▸ **Work instruction**
Pick out every line of the records that contains the word "introduces", paying attention to case, and copy each one.
---- Material provided
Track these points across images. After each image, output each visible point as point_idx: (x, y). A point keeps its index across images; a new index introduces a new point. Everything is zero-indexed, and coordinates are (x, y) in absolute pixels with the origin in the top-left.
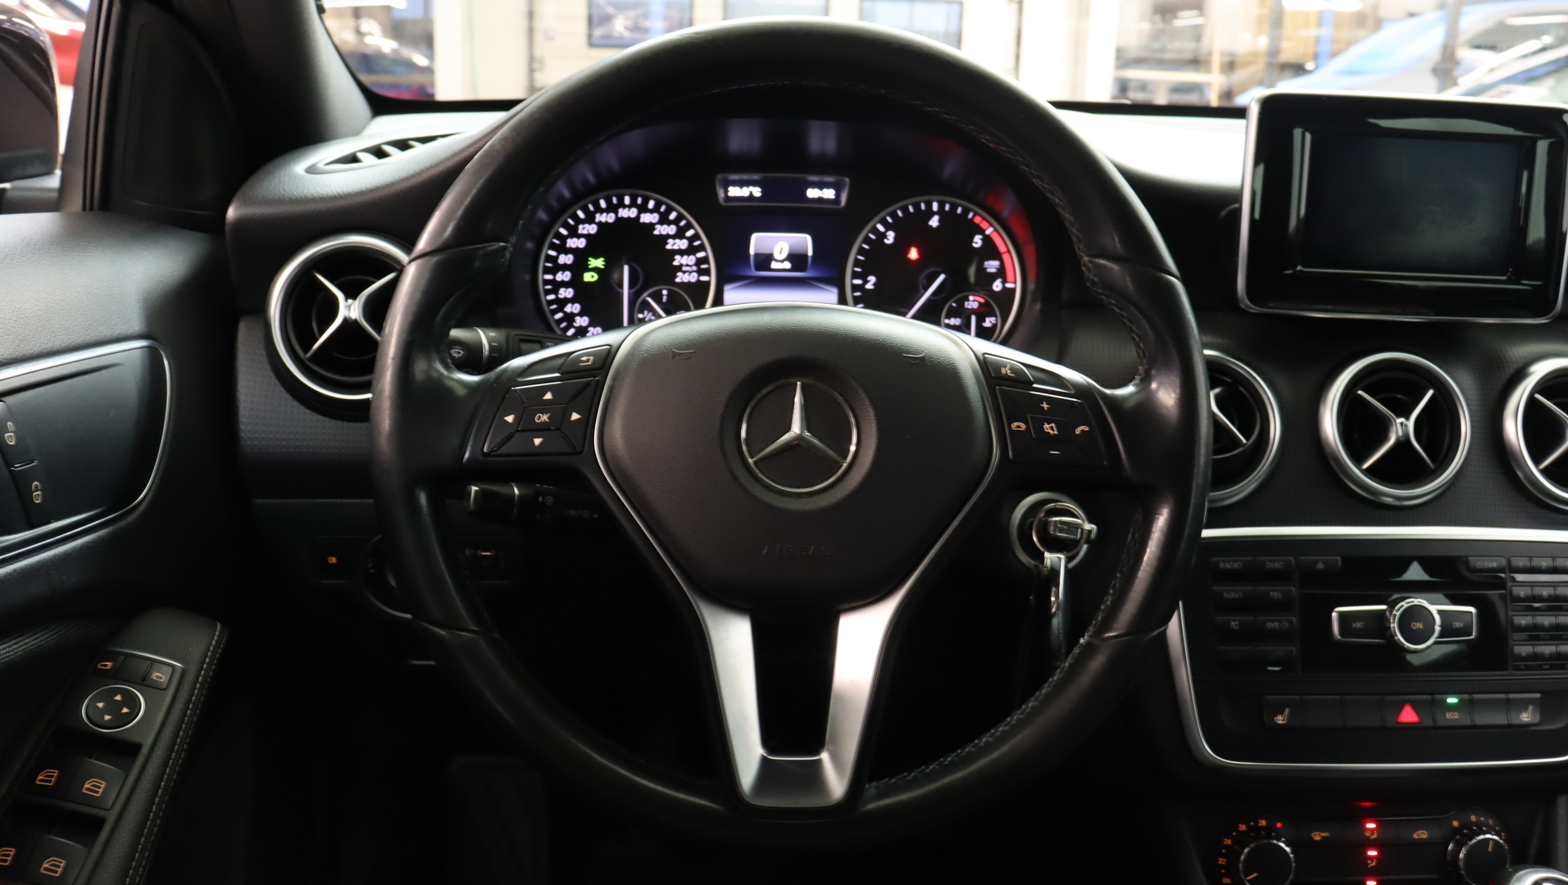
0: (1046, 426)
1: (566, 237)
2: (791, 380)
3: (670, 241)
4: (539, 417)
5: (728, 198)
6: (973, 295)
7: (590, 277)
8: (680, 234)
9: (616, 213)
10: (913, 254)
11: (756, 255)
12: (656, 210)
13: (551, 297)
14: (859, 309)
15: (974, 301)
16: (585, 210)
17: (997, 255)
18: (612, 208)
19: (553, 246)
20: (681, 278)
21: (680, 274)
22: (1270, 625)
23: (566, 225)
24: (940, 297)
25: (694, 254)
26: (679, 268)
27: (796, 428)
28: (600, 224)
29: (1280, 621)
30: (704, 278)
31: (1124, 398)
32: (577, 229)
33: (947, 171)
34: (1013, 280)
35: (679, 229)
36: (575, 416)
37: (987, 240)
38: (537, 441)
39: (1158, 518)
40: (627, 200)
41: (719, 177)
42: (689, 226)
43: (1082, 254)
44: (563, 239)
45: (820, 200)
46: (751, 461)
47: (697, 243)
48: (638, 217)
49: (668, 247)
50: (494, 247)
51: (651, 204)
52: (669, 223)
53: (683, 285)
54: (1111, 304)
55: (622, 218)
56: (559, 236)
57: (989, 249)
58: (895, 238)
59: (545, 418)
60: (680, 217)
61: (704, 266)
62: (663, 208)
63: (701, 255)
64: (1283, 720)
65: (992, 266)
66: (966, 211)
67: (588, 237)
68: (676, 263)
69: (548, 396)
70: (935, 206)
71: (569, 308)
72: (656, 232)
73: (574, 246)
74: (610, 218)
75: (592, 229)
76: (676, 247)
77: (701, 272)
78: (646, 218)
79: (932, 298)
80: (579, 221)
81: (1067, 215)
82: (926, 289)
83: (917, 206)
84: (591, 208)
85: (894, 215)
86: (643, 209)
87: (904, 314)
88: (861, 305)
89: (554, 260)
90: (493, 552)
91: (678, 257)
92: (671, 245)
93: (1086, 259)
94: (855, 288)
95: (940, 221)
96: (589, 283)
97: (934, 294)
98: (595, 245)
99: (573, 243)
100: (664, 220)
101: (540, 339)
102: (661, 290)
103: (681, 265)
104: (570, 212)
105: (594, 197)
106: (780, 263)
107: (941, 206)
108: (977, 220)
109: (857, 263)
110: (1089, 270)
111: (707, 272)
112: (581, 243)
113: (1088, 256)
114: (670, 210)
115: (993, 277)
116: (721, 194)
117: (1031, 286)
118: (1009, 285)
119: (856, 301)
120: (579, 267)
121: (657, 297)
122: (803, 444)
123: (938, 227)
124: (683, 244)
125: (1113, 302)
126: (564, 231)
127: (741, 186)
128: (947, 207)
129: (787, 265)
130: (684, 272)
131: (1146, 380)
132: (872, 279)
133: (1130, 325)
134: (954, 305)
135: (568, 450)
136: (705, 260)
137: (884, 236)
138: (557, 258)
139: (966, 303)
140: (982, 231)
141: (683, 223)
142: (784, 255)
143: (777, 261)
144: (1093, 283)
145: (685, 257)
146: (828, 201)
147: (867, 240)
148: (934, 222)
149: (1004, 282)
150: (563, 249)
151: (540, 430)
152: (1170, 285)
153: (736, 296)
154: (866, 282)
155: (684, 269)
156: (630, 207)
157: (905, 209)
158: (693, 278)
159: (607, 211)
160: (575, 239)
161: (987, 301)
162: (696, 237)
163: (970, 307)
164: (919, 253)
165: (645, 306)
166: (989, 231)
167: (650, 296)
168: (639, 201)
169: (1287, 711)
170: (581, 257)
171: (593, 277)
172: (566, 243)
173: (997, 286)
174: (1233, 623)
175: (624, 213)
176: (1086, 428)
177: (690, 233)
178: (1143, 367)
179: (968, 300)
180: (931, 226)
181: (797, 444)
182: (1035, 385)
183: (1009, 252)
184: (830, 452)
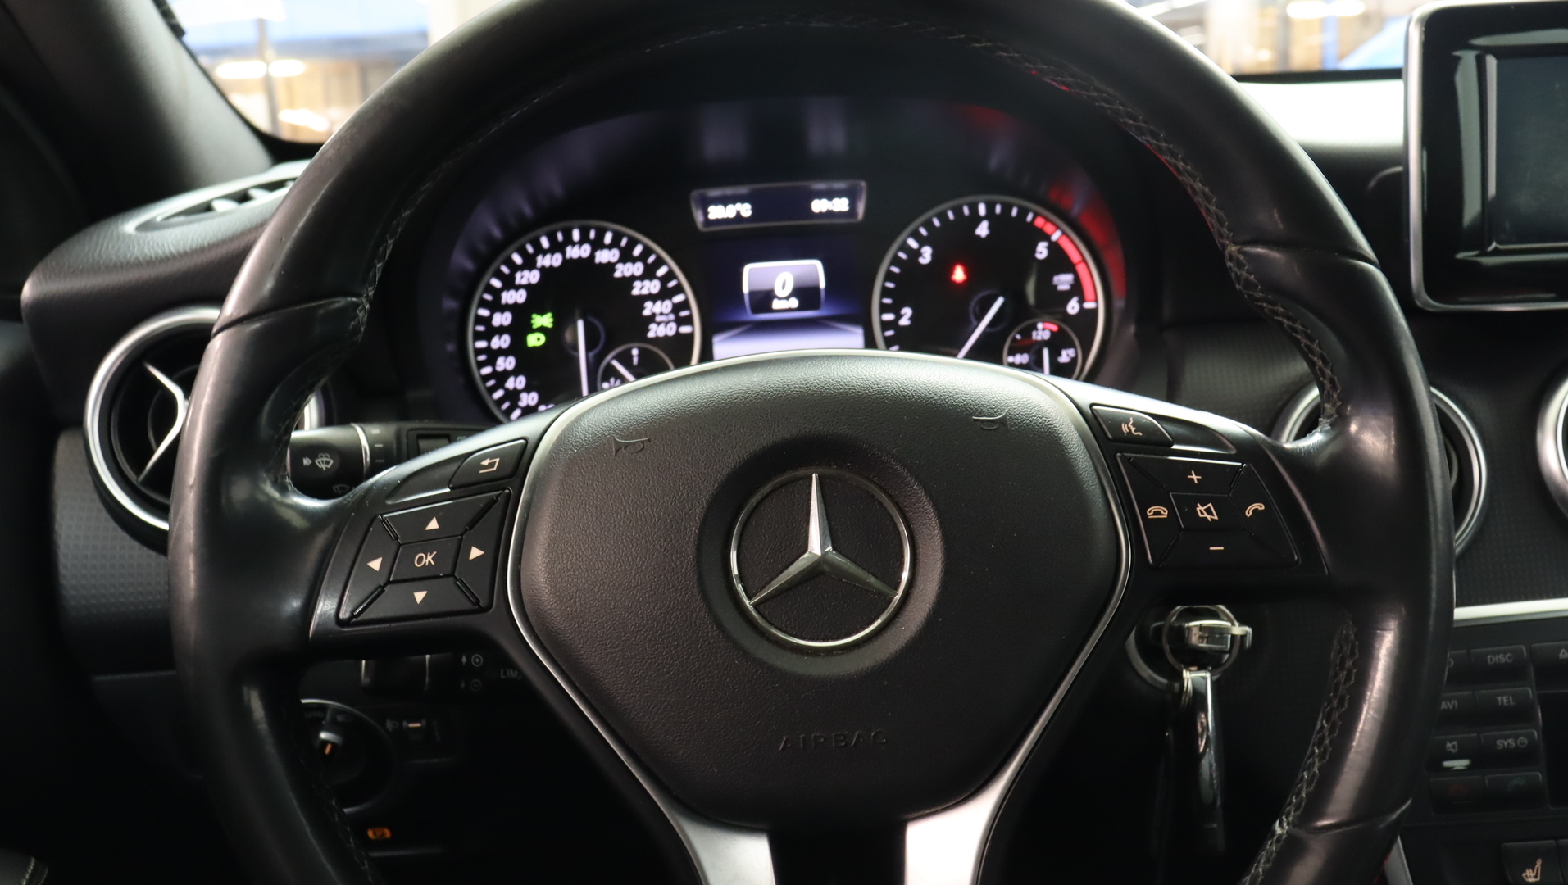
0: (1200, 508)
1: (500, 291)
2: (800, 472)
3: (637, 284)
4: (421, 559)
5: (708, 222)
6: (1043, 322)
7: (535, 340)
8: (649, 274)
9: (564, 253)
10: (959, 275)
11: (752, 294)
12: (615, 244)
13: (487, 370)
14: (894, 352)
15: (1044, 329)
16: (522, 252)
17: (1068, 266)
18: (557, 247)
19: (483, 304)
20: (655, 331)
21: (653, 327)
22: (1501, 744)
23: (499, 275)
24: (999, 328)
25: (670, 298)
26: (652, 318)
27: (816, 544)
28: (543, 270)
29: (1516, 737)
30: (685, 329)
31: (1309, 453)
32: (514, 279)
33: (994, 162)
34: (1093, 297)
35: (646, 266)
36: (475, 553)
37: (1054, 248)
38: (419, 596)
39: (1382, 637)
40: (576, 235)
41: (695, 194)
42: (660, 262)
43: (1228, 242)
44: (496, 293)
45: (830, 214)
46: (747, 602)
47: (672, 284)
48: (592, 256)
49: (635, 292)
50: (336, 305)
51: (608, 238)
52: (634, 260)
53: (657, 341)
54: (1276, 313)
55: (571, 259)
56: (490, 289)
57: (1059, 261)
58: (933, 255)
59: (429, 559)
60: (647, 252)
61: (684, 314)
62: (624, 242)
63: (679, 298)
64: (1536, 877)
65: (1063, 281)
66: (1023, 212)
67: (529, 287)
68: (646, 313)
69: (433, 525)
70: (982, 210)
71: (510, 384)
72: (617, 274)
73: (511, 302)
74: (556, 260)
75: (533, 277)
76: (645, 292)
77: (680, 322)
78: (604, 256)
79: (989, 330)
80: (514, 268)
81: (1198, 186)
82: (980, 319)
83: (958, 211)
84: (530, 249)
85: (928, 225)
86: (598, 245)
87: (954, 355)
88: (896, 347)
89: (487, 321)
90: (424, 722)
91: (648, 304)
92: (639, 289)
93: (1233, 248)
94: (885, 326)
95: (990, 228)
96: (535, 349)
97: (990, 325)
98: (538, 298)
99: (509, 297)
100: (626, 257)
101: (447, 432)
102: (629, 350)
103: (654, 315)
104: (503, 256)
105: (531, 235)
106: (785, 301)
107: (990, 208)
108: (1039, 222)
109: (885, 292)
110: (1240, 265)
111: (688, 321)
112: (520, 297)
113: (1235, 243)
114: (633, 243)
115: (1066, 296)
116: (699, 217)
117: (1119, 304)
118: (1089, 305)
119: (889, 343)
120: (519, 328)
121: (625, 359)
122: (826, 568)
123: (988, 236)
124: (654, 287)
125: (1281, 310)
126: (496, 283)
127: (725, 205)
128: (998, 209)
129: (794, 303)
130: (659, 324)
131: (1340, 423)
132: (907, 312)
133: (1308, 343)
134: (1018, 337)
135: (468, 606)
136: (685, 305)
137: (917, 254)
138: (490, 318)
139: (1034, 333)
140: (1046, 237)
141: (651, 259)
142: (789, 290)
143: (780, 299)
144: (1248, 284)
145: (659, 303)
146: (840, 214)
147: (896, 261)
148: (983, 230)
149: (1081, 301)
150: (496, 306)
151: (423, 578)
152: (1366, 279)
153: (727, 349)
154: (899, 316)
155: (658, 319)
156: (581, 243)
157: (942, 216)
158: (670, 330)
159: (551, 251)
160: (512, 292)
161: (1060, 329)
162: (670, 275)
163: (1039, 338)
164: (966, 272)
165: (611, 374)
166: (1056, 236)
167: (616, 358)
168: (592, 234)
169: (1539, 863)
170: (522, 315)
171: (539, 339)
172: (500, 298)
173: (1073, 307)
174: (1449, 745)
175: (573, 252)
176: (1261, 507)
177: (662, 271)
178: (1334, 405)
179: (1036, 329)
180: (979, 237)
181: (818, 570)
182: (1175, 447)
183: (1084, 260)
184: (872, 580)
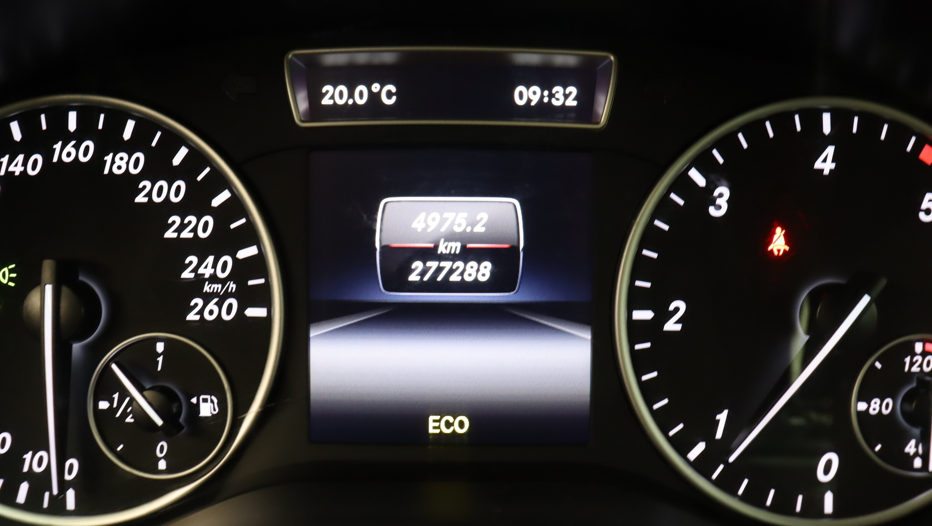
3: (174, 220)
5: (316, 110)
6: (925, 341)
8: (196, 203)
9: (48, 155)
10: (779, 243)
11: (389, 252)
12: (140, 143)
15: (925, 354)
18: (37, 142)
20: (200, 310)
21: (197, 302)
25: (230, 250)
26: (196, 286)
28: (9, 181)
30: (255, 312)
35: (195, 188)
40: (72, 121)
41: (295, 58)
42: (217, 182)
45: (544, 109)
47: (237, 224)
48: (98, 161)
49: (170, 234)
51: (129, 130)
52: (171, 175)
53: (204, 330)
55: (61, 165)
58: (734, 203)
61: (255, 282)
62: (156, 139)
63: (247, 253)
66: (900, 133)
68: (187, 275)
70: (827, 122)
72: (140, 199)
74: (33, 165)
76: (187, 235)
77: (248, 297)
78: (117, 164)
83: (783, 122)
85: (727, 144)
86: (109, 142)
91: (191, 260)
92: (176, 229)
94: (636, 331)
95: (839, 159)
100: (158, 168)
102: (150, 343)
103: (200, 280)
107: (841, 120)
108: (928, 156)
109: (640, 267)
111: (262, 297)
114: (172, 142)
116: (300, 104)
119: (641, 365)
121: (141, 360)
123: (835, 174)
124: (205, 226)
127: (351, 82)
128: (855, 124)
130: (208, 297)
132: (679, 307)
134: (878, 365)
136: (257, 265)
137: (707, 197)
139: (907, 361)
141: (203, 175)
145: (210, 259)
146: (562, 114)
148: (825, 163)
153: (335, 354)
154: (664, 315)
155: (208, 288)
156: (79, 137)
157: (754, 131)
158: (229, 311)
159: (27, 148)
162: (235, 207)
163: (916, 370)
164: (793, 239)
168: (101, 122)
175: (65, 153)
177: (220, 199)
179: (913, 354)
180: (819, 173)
--------
▸ **Your solution**
Track these points across images. After each image, output each visible point as point_idx: (x, y). A point keeps its index across images; a new index introduces a new point. Everything is zero-indexed, and coordinates are (x, y) in absolute pixels with the origin in the top-left.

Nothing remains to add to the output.